**PROMPT**
Recast every line of the entries below as a JSON list of strings, one string per line, leaving out any blank lines.

*** RECORDED DATA ***

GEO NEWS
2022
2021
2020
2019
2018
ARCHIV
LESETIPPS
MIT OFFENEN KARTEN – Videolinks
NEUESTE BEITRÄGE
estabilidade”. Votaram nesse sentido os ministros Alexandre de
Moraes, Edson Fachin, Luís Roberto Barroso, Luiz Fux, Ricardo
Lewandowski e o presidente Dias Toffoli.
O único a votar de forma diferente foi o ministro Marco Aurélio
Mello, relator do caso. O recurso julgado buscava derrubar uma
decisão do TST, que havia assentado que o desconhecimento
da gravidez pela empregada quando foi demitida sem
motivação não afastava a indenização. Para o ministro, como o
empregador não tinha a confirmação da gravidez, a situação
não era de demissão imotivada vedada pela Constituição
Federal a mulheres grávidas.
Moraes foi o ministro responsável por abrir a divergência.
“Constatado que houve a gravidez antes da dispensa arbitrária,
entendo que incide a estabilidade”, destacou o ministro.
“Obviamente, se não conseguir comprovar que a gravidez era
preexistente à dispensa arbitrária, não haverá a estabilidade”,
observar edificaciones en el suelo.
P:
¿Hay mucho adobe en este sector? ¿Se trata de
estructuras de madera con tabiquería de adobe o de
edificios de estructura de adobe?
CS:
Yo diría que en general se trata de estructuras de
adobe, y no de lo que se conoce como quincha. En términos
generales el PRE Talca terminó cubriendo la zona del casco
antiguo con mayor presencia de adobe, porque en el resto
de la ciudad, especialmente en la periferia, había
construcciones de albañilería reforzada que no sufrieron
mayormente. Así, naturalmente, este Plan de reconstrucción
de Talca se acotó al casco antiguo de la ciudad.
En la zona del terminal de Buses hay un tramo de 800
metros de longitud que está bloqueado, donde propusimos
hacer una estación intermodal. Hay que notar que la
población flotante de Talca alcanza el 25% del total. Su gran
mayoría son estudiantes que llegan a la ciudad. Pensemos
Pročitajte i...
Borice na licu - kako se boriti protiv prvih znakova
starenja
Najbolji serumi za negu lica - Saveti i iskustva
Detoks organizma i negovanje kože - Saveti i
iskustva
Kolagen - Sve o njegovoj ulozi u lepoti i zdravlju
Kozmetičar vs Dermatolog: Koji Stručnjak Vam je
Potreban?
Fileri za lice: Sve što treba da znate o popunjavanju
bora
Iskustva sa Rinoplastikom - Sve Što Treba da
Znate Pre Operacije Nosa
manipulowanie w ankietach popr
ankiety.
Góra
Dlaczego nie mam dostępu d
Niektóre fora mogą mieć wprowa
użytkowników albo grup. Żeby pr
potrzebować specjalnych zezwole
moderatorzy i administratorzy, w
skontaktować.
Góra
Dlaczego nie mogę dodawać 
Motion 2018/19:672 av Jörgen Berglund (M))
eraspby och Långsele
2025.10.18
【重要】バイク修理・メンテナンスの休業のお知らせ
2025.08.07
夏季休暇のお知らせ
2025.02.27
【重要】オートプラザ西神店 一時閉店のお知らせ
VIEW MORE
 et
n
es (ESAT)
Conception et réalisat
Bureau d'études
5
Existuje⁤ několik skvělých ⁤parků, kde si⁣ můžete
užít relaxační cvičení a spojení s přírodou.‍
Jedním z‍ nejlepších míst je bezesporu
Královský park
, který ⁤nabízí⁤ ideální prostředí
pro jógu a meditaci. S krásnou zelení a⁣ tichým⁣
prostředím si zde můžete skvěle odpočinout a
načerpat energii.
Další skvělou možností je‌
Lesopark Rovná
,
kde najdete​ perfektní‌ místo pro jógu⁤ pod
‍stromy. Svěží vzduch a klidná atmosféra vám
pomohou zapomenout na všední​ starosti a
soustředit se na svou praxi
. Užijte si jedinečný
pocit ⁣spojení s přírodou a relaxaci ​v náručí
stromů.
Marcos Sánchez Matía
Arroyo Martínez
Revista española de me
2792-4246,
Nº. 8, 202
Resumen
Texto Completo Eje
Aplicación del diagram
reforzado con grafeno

*** End of RECORDED DATA ***

**ANSWER TO THIS EXERCISE**
[
  "GEO NEWS",
  "2022",
  "2021",
  "2020",
  "2019",
  "2018",
  "ARCHIV",
  "LESETIPPS",
  "MIT OFFENEN KARTEN – Videolinks",
  "NEUESTE BEITRÄGE",
  "estabilidade”. Votaram nesse sentido os ministros Alexandre de",
  "Moraes, Edson Fachin, Luís Roberto Barroso, Luiz Fux, Ricardo",
  "Lewandowski e o presidente Dias Toffoli.",
  "O único a votar de forma diferente foi o ministro Marco Aurélio",
  "Mello, relator do caso. O recurso julgado buscava derrubar uma",
  "decisão do TST, que havia assentado que o desconhecimento",
  "da gravidez pela empregada quando foi demitida sem",
  "motivação não afastava a indenização. Para o ministro, como o",
  "empregador não tinha a confirmação da gravidez, a situação",
  "não era de demissão imotivada vedada pela Constituição",
  "Federal a mulheres grávidas.",
  "Moraes foi o ministro responsável por abrir a divergência.",
  "“Constatado que houve a gravidez antes da dispensa arbitrária,",
  "entendo que incide a estabilidade”, destacou o ministro.",
  "“Obviamente, se não conseguir comprovar que a gravidez era",
  "preexistente à dispensa arbitrária, não haverá a estabilidade”,",
  "observar edificaciones en el suelo.",
  "P:",
  "¿Hay mucho adobe en este sector? ¿Se trata de",
  "estructuras de madera con tabiquería de adobe o de",
  "edificios de estructura de adobe?",
  "CS:",
  "Yo diría que en general se trata de estructuras de",
  "adobe, y no de lo que se conoce como quincha. En términos",
  "generales el PRE Talca terminó cubriendo la zona del casco",
  "antiguo con mayor presencia de adobe, porque en el resto",
  "de la ciudad, especialmente en la periferia, había",
  "construcciones de albañilería reforzada que no sufrieron",
  "mayormente. Así, naturalmente, este Plan de reconstrucción",
  "de Talca se acotó al casco antiguo de la ciudad.",
  "En la zona del terminal de Buses hay un tramo de 800",
  "metros de longitud que está bloqueado, donde propusimos",
  "hacer una estación intermodal. Hay que notar que la",
  "población flotante de Talca alcanza el 25% del total. Su gran",
  "mayoría son estudiantes que llegan a la ciudad. Pensemos",
  "Pročitajte i...",
  "Borice na licu - kako se boriti protiv prvih znakova",
  "starenja",
  "Najbolji serumi za negu lica - Saveti i iskustva",
  "Detoks organizma i negovanje kože - Saveti i",
  "iskustva",
  "Kolagen - Sve o njegovoj ulozi u lepoti i zdravlju",
  "Kozmetičar vs Dermatolog: Koji Stručnjak Vam je",
  "Potreban?",
  "Fileri za lice: Sve što treba da znate o popunjavanju",
  "bora",
  "Iskustva sa Rinoplastikom - Sve Što Treba da",
  "Znate Pre Operacije Nosa",
  "manipulowanie w ankietach popr",
  "ankiety.",
  "Góra",
  "Dlaczego nie mam dostępu d",
  "Niektóre fora mogą mieć wprowa",
  "użytkowników albo grup. Żeby pr",
  "potrzebować specjalnych zezwole",
  "moderatorzy i administratorzy, w",
  "skontaktować.",
  "Góra",
  "Dlaczego nie mogę dodawać ",
  "Motion 2018/19:672 av Jörgen Berglund (M))",
  "eraspby och Långsele",
  "2025.10.18",
  "【重要】バイク修理・メンテナンスの休業のお知らせ",
  "2025.08.07",
  "夏季休暇のお知らせ",
  "2025.02.27",
  "【重要】オートプラザ西神店 一時閉店のお知らせ",
  "VIEW MORE",
  " et",
  "n",
  "es (ESAT)",
  "Conception et réalisat",
  "Bureau d'études",
  "5",
  "Existuje⁤ několik skvělých ⁤parků, kde si⁣ můžete",
  "užít relaxační cvičení a spojení s přírodou.‍",
  "Jedním z‍ nejlepších míst je bezesporu",
  "Královský park",
  ", který ⁤nabízí⁤ ideální prostředí",
  "pro jógu a meditaci. S krásnou zelení a⁣ tichým⁣",
  "prostředím si zde můžete skvěle odpočinout a",
  "načerpat energii.",
  "Další skvělou možností je‌",
  "Lesopark Rovná",
  ",",
  "kde najdete​ perfektní‌ místo pro jógu⁤ pod",
  "‍stromy. Svěží vzduch a klidná atmosféra vám",
  "pomohou zapomenout na všední​ starosti a",
  "soustředit se na svou praxi",
  ". Užijte si jedinečný",
  "pocit ⁣spojení s přírodou a relaxaci ​v náručí",
  "stromů.",
  "Marcos Sánchez Matía",
  "Arroyo Martínez",
  "Revista española de me",
  "2792-4246,",
  "Nº. 8, 202",
  "Resumen",
  "Texto Completo Eje",
  "Aplicación del diagram",
  "reforzado con grafeno"
]